The solution uses constant extra memory because no additional arrays, stacks, or substrings are created.
Test Cases
solution = Solution()
assert solution.lengthOfLastWord("Hello World") == 5 # basic two-word case
assert solution.lengthOfLastWord(" fly me to the moon ") == 4 # trailing spaces
assert solution.lengthOfLastWord("luffy is still joyboy") == 6 # longer final word
assert solution.lengthOfLastWord("a") == 1 # single-character word
assert solution.lengthOfLastWord("day") == 3 # single word
assert solution.lengthOfLastWord("hello ") == 5 # one trailing space
assert solution.lengthOfLastWord("hello ") == 5 # multiple trailing spaces
assert solution.lengthOfLastWord("a b c") == 1 # final word length 1
assert solution.lengthOfLastWord(" abc") == 3 # leading spaces
assert solution.lengthOfLastWord("abc def ghi") == 3 # multiple equal-length words
assert solution.lengthOfLastWord("x y zzzz") == 4 # longer final word
assert solution.lengthOfLastWord(" test") == 4 # many leading spaces
assert solution.lengthOfLastWord("test word") == 4 # multiple spaces between words
Test Case Summary
| Test | Why |
|---|---|
"Hello World" |
Standard example with two words |
" fly me to the moon " |
Handles extra spaces everywhere |
"luffy is still joyboy" |
Longer last word |
"a" |
Minimum valid input |
"day" |
Single-word input |
"hello " |
One trailing space |
"hello " |
Multiple trailing spaces |
"a b c" |
Last word has length 1 |
" abc" |
Leading spaces before word |
"abc def ghi" |
Multiple words with equal lengths |
"x y zzzz" |
Longer final word |
" test" |
Many leading spaces |
"test word" |
Multiple spaces between words |
Edge Cases
Trailing Spaces After the Last Word
Inputs such as:
"hello "
can break naive implementations that immediately start counting from the final character. The final character is a space, not part of the last word.
The implementation handles this correctly with the first loop, which skips all trailing spaces before counting begins.

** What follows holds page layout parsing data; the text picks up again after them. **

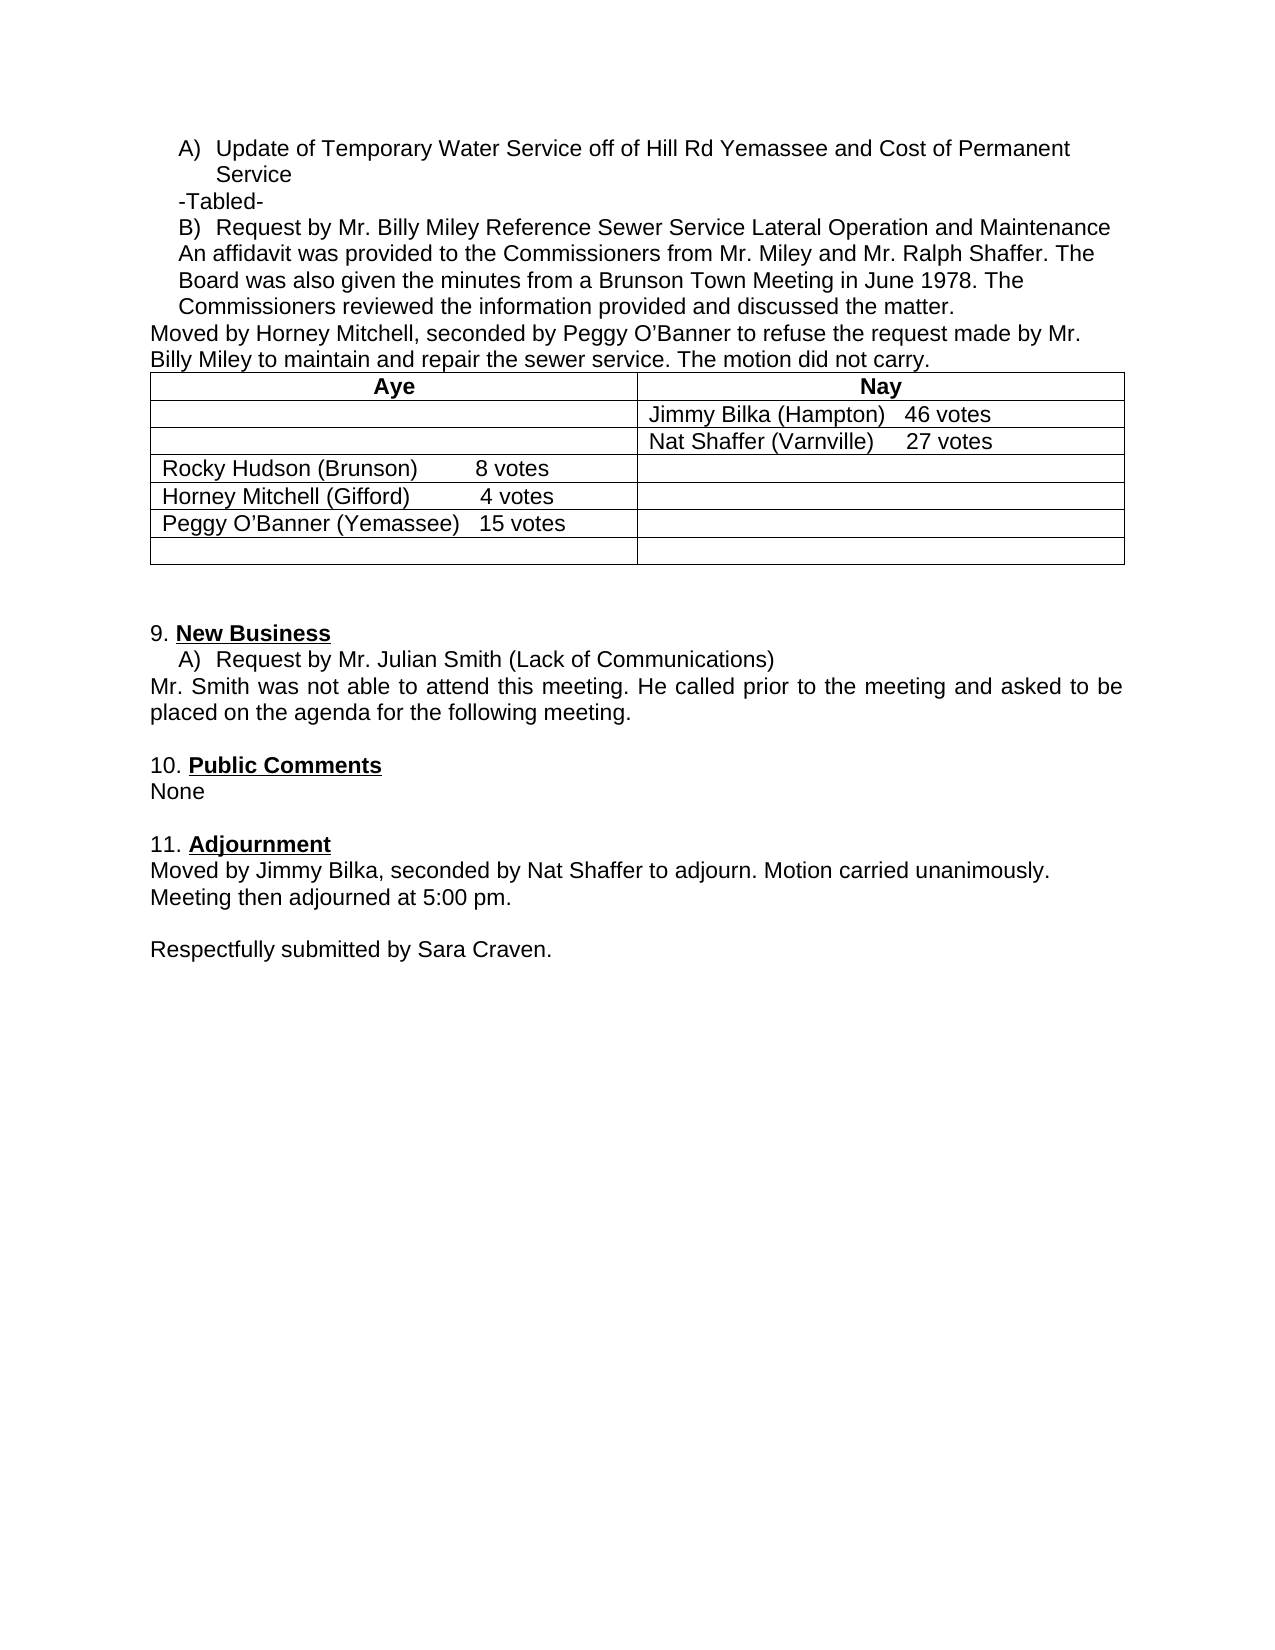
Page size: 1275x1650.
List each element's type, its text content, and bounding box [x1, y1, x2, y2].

table_cell [151, 428, 637, 454]
text -Tabled- [150, 188, 1125, 214]
list Update of Temporary Water Service off of Hill Rd Yemassee and Cost of Permanent Service [178, 135, 1125, 188]
table_header Aye [151, 373, 637, 399]
table_cell [638, 510, 1124, 537]
list Request by Mr. Billy Miley Reference Sewer Service Lateral Operation and Maintenance [178, 214, 1125, 240]
text Moved by Jimmy Bilka, seconded by Nat Shaffer to adjourn. Motion carried unanimously. Meeting then adjourned at 5:00 pm. [150, 857, 1125, 910]
table_cell Peggy O’Banner (Yemassee) 15 votes [151, 510, 637, 537]
text Moved by Horney Mitchell, seconded by Peggy O’Banner to refuse the request made by Mr. Billy Miley to maintain and repair the sewer service. The motion did not carry. [150, 319, 1125, 372]
table_cell [151, 401, 637, 427]
text Respectfully submitted by Sara Craven. [150, 936, 1125, 963]
text 11. Adjournment [150, 831, 1125, 857]
text An affidavit was provided to the Commissioners from Mr. Miley and Mr. Ralph Shaffer. The Board was also given the minutes from a Brunson Town Meeting in June 1978. The Commissioners reviewed the information provided and discussed the matter. [178, 240, 1125, 319]
table_cell [638, 538, 1124, 564]
table_header Nay [638, 373, 1124, 399]
table_cell Nat Shaffer (Varnville) 27 votes [638, 428, 1124, 454]
text 9. New Business [150, 620, 1125, 646]
table_cell Rocky Hudson (Brunson) 8 votes [151, 455, 637, 482]
table_cell [638, 483, 1124, 509]
table_cell [151, 538, 637, 564]
table_cell Horney Mitchell (Gifford) 4 votes [151, 483, 637, 509]
table_cell Jimmy Bilka (Hampton) 46 votes [638, 401, 1124, 427]
list Request by Mr. Julian Smith (Lack of Communications) [178, 646, 1125, 673]
text 10. Public Comments [150, 752, 1125, 778]
text Mr. Smith was not able to attend this meeting. He called prior to the meeting and asked to be placed on the agenda for the following meeting. [150, 673, 1125, 726]
text None [150, 778, 1125, 804]
table_cell [638, 455, 1124, 482]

Single Word Without Spaces
Inputs such as:
"leetcode"
contain only one word. Some implementations incorrectly assume there will always be a separating space before the last word.
This solution safely continues counting until the index becomes negative, which correctly returns the entire string length.
Multiple Consecutive Spaces Between Words
Inputs such as:
"one two"
contain several spaces between words.
A poorly written parser may accidentally count spaces or stop incorrectly. This implementation only counts non-space characters during the second loop, so internal spacing does not affect correctness.